Die letzten Maitage waren für mich immer etwas Magisches. Diese Ruhe, die alles um sich herum einhüllte und sogar mich, einen eher ängstlichen Menschen, beruhigte. Ich erinnere mich, wie die letzte Maiwoche in der Schule immer ruhige und stressfreie Tage bedeutete, an denen alles vorbei war und man nur noch auf den Sommer warten musste.
Jetzt ist es anders. Jetzt habe ich nicht das Gefühl, dass der Sommer naht. Mir ist immer noch kalt. Und ich weiß nicht, wie ich mich warm halten soll.
Ende Mai bedeutete auch Fahrten mit einer Gruppe olympischer Studenten nach Tschernihiw, unserem regionalen Zentrum. Es gab Studenten, die Preise bei Schulolympiaden, Wettbewerben oder der Kleinen Akademie der Wissenschaften gewonnen haben. Manchmal war ich dort, wahrscheinlich zufällig. Einmal, als ich in der zehnten Klasse der Ökologie-Olympiade war, erreichte ich einen guten Platz und ging zu den Preisverleihungen nach Tschernihiw. Es war ungefähr von 2. bis 3. Mai, es war warm, aber nicht heiß, und die Luft konnte noch kühl sein.
Es waren viele Kinder da und mit einigen konnte ich mich anfreunden. Nur für diese Zeit, zwei oder drei Tage, und dann passte alles wieder zusammen. Wir haben uns nicht vergessen, wir haben einfach nie wieder miteinander kommuniziert.
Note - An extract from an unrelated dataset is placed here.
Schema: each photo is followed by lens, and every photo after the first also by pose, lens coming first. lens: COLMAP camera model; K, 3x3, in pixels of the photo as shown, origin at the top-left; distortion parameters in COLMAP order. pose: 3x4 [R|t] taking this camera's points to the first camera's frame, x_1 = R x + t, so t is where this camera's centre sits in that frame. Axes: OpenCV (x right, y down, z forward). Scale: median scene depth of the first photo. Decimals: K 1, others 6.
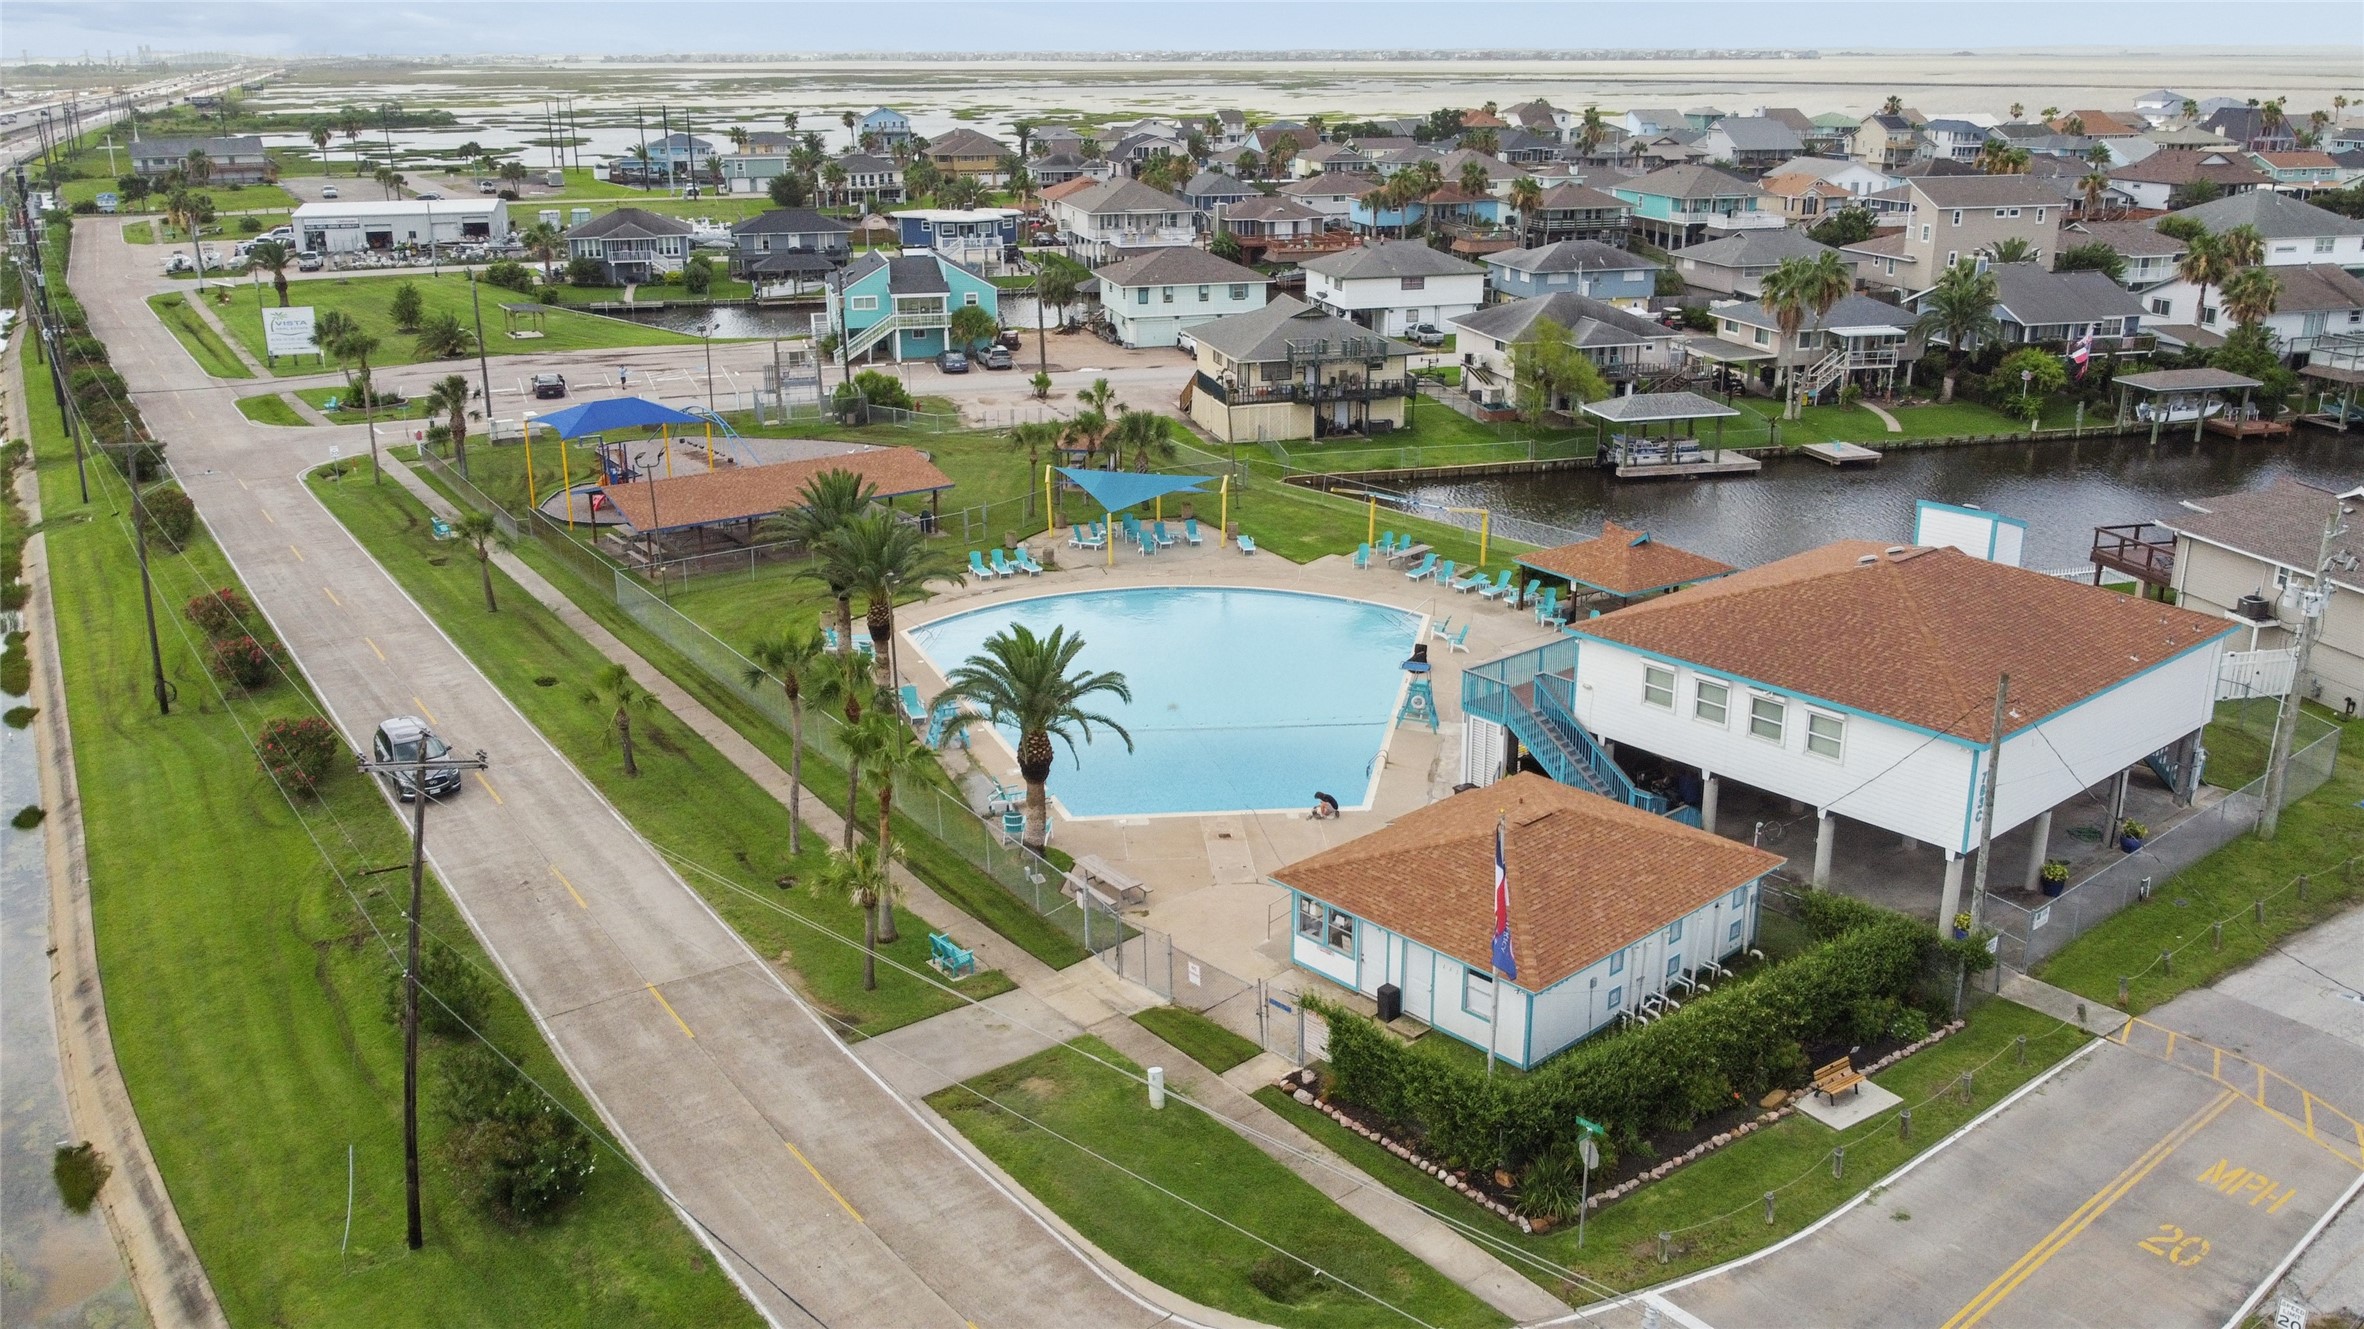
lens RADIAL K [[1777.7, 0, 1174.3], [0, 1777.7, 660.8], [0, 0, 1]] dist [-0.007390, -0.002621]
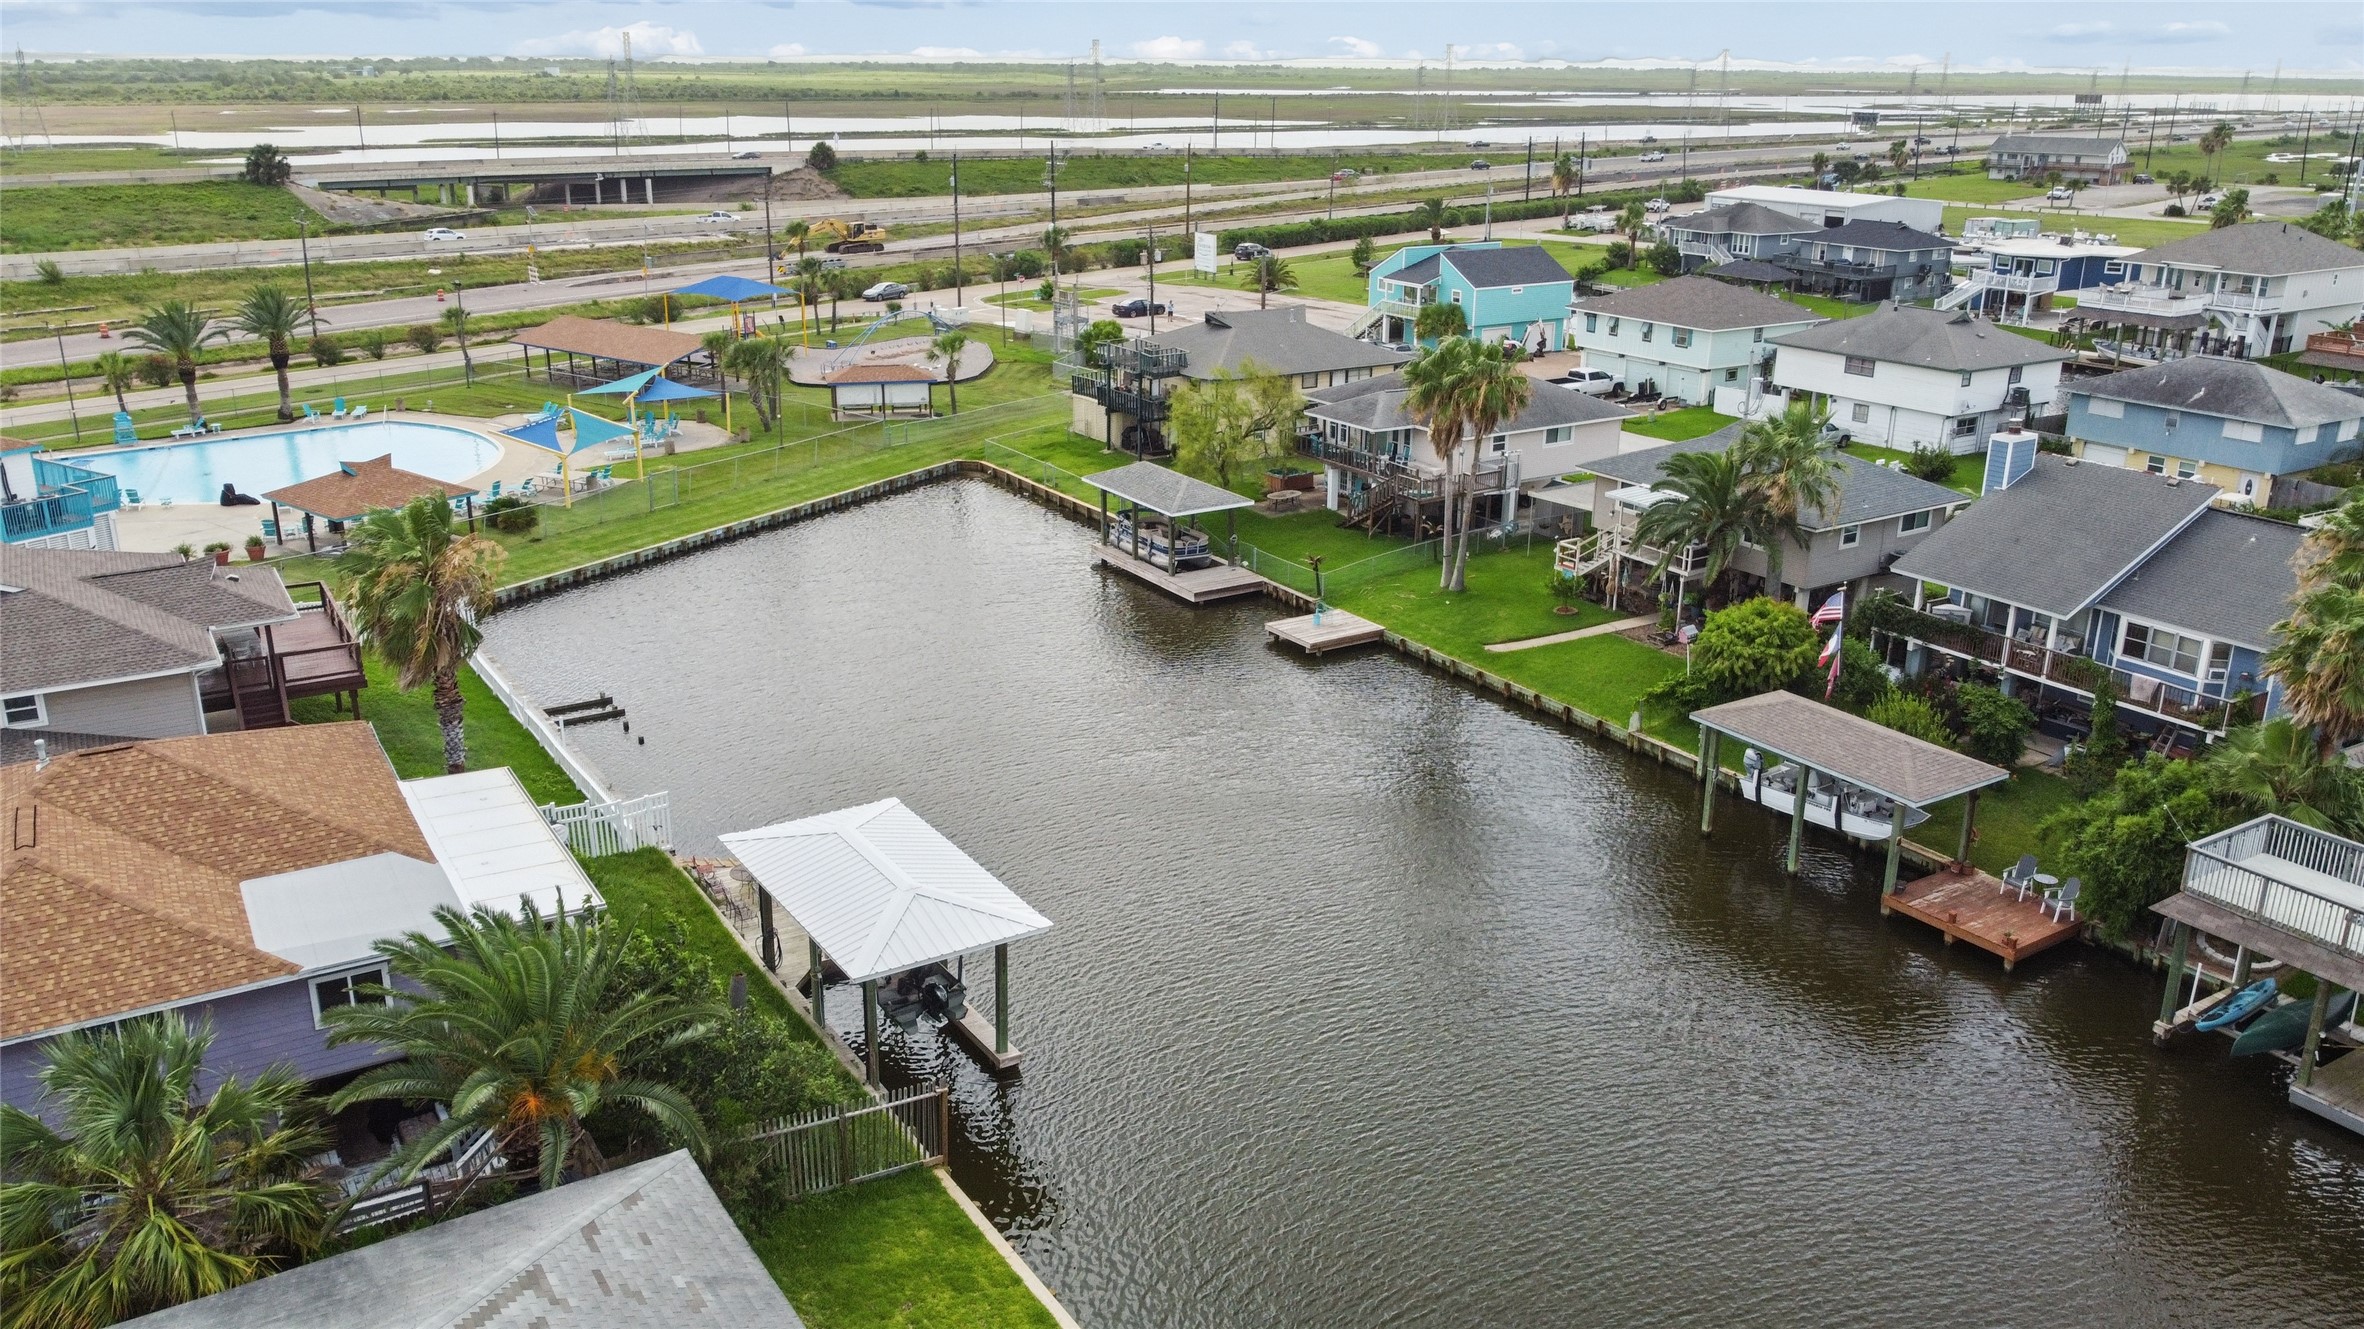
lens RADIAL K [[1777.7, 0, 1174.3], [0, 1777.7, 660.8], [0, 0, 1]] dist [-0.007390, -0.002621]
pose [[0.327100, 0.312660, -0.891767, 0.518817], [-0.317778, 0.925116, 0.207791, -0.121740], [0.889957, 0.215415, 0.401962, 0.373642]]
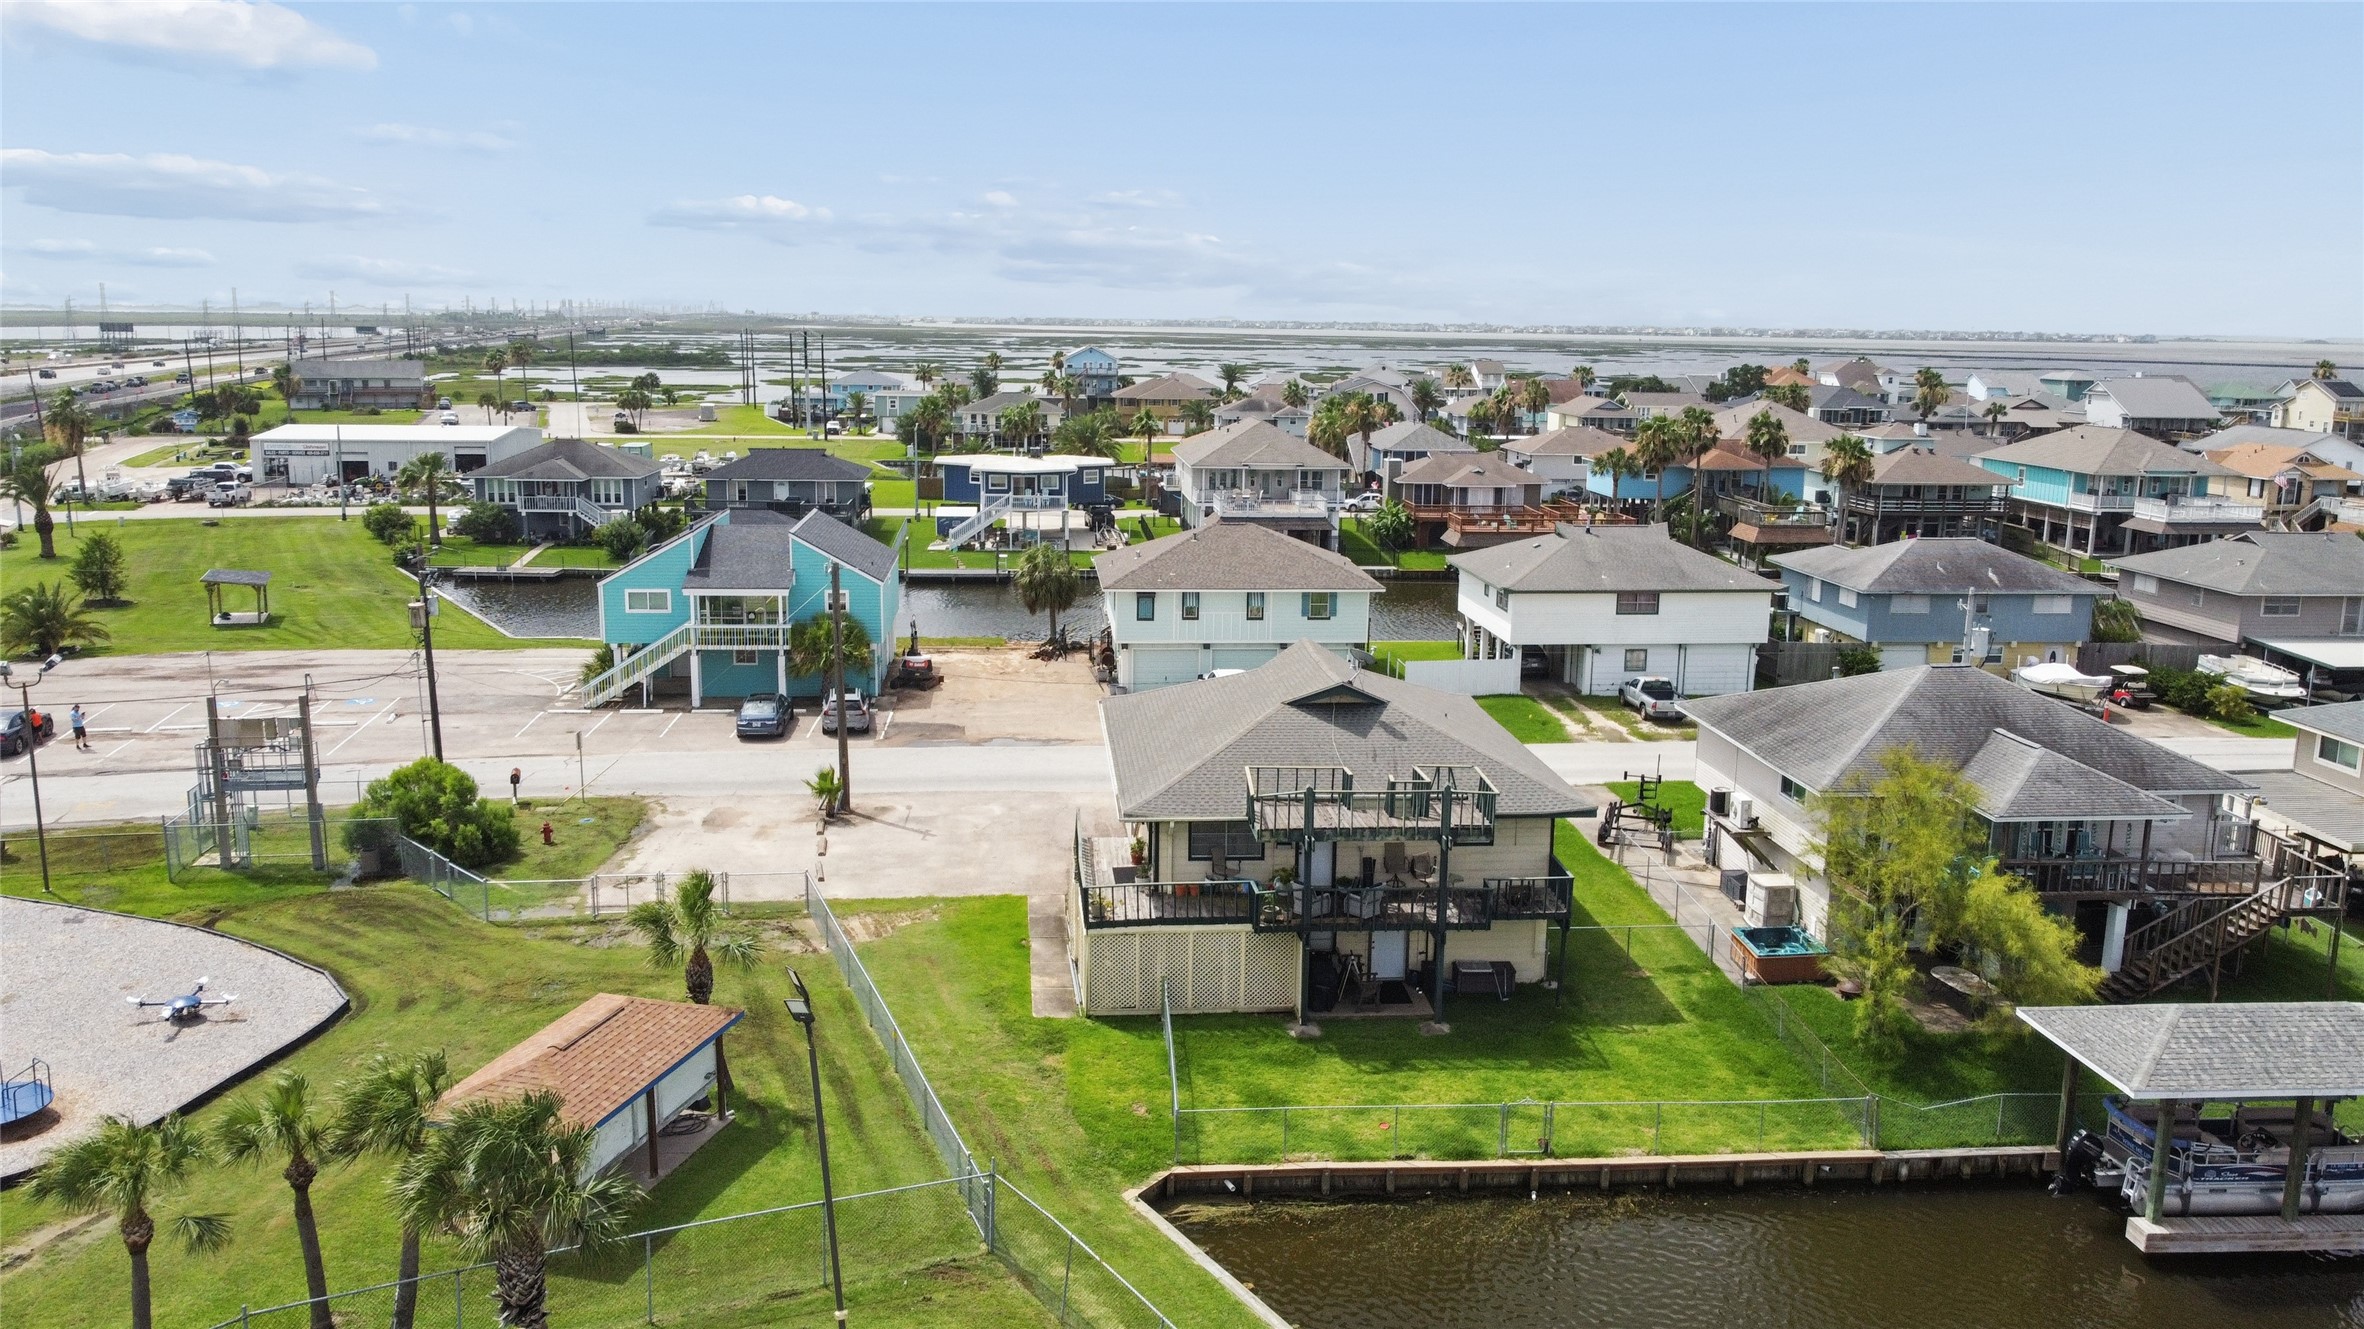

Aber ich freundete mich viel stärker mit einem Mädchen an. Sie war aus Tschernihiw, also konnte ich manchmal sogar zu ihr kommen und wir konnten das Wochenende zusammen verbringen. Zu Beginn des Krieges ging sie nirgendwo hin. “Ich wollte nicht, und meine Eltern würden nicht gehen, deshalb”, sagte sie. Als es in Tschernihiw ganz schlimm wurde, saß sie ständig im Keller ihres Wohnhauses und ging nicht raus. Jetzt geht es ihr gut, sie ist bei der Schwester ihrer Mutter in der Slowakei, aber sie redet nicht gern und erinnert sich nicht gern an diese Tage.
Das Einzige, was sie mir erzählte, war Folgendes: Ihr Vater ging gern wandern. Die Region Tschernihiw ist reich an Wäldern, also kann man hingehen und viel Interessantes sehen. Als das Gas, das Licht und die Wärme weg waren, kochte ihr Vater den Kaffee in einem Kaffeekännchen und erhitzte es mit einem großen Feuerzeug, welches man auch im Tourismus verwendet, dessen genauen Namen ich aber nicht kenne. Und so war der ganze Keller voller Menschen. Alle, die Kaffee wollten. Ein Kaffeekännchen für alle. Manchmal dauerte es Stunden lang und der Erste hatte vor einer Stunde seinen Kaffee ausgetrunken, während der Letzte ihn erst jetzt bekam.
Ich bin Menschen gegenüber nicht sehr aufgeschlossen, rede nicht gern viel und sage nicht genau, was ich fühle. Ich höre lieber zu. Und das war bei dieser Freundin schon immer so, aber als sie mir diese Geschichte erzählte, sah sie mich durch den Laptopbildschirm an und sagte: "Wenn du glücklich sein willst, musst du es versuchen." Ich versuche es. Ich versuche es schon lange. Es ist nicht meine Schuld, dass man es noch nicht sehen kann.